第141話
京都 近衛前久
「北条の使者がやってきたでおじゃるか?」
朝廷に毎年の季節ごとの貢物を持ってきたのだろうと思い側使えの話を聞くのは2年前に内大臣に就任した近衛家 当主の 近衛前久であった。
「はっ、何やらお見せして欲しい手紙があるとかでこちらに用意しておりますが読みますか?」
「勿論でおじゃる。こちらへ持ってきてくれ。」
中身を開くと丁寧な挨拶が書き連ねてあり本題がその後にある。今川が三河守を欲しておりその手助けを頼まれたから一応連絡しておくとの事ともし任官するのであれば織田弾正忠信秀殿か信長殿に尾張守を与えて欲しいとの事。それと個人的に北条で保護している関東公方の生き残りである梅千代王丸に足利を継がせるために左馬頭を任官して欲しい。そのための費用は惜しまないとの事。しかし、主上は私利私欲で官位を買収する形は嫌うことをわかっているので無理はしないで欲しい。
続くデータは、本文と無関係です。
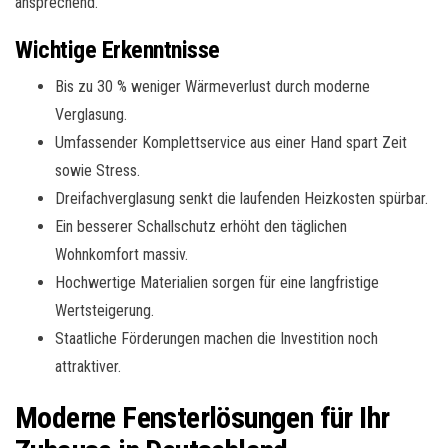
ansprechend.
Wichtige Erkenntnisse
Bis zu 30 % weniger Wärmeverlust durch moderne
Verglasung.
Umfassender Komplettservice aus einer Hand spart Zeit
sowie Stress.
Dreifachverglasung senkt die laufenden Heizkosten spürbar.
Ein besserer Schallschutz erhöht den täglichen
Wohnkomfort massiv.
Hochwertige Materialien sorgen für eine langfristige
Wertsteigerung.
Staatliche Förderungen machen die Investition noch
attraktiver.
Moderne Fensterlösungen für Ihr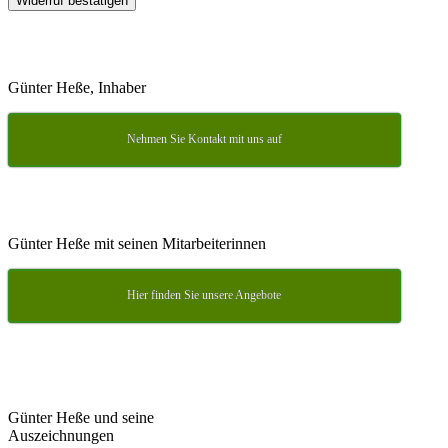
Günter Heße, Inhaber
Nehmen Sie Kontakt mit uns auf
Günter Heße mit seinen Mitarbeiterinnen
Hier finden Sie unsere Angebote
Günter Heße und seine
Auszeichnungen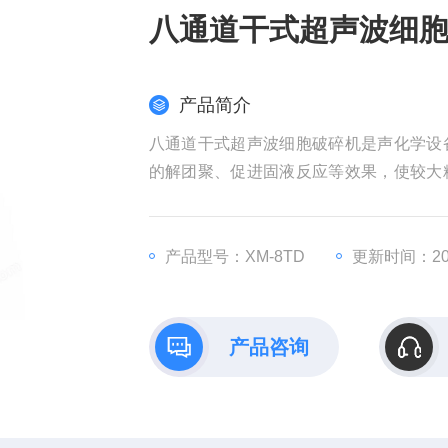
八通道干式超声波细
产品简介
八通道干式超声波细胞破碎机是声化学设
的解团聚、促进固液反应等效果，使较大
持长期的均匀分散等
产品型号：XM-8TD
更新时间：202
产品咨询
「なるほどのう。これはワシにしか任せられぬ訳だな…。あい、わかった。使者殿にはワシが手紙の内容をしっかりと理解して行動に移すと伝えておいてもらえるかのう?」
「はっ!」
前久はそのまま輿にのり内裏にある紫宸殿へと向かう。現在の京都における朝廷は荒廃しており元々あった大内裏はほとんどがなくなっていた。元は政務を行っていた大極殿がないため天皇の私室と言っていい内裏で政務が行われているのだ。
「これでも北条の倅のおかげでマシになった方でおじゃるが…」
北条の支援のおかげで毎日の生活に彩りや楽しみができた。朝廷に出仕する公家達はほとんどが帝からの下賜という形で日常品の支援をして貰っている。北条が直接するのではなく帝が下賜する分も含めて朝廷に献上しているのは帝も理解しておられる。その感謝の証として伊豆守の任官をしたのだ。
そして北条は官位が欲しいがためにこのようなことをしている訳ではないと皆に示したがっている。ここをうまく調整するのがワシの腕の見せ所ぞな。そんな事を考えながら前久はいつもの道を通って帝に拝謁する。
「今日はどうしたのだ?」
「はっ、今回も北条からの貢物が海からやってまいりましたのでそのご連絡に参りました次第でおじゃります。」
「そうか…。北条は毎回生活に必要なものや特産品など朝廷の事を考えた支援をしてくれておる。困窮している我々にとってどれほど有難いことか…。何もできない朕が嫌になる。」
「そのようなことは…!帝が居られまするからこそ我々は付いていけるのです…。お話しを変えて申し訳ないでおじゃりますが北条が保護しておりまする足利の遺児に足利の家職である左馬頭を任官して欲しいと願い出ておりますが…。」
「なるほどのう。関東では北条に対して周辺国による大規模な包囲網が組まれたと聞いておったがそれを打ち破ったのであったな?」
「はっ、北条は昔から民を重んじ彼らを守り豊かにするために戦をして関東の悪政から解き放っておりますれば、それに反発するものも出てきたのでしょう。しかし!彼らは私利私欲のために戦っているのではないと言う事をどうか理解して頂きたく…」
「わかっておる。北条の倅が八幡神の御使であり民のために尽力しておることはな。それに、実際、京の都にも北条の豊かさが今世の極楽浄土と呼ばれるほどのものだと伝わってきておる。彼らが民をどれだけ大切にしてるかはよく分かっておるのだ。それに元々足利の遺児に左馬頭を与えることはなにも不満はない。そう心配するでないぞ。」
「ははっ、これは失礼いたしました。北条は今 伊豆 相模 武蔵 上総 下総 安房 上野と下野の一部を領しその豊かさを広げられているようです。」
「朕は都におりながら何もできては居らぬ。今の足利も何もしては居らぬ。そのような中で関東での朗報を聞けるのは何とも嬉しいことだ。」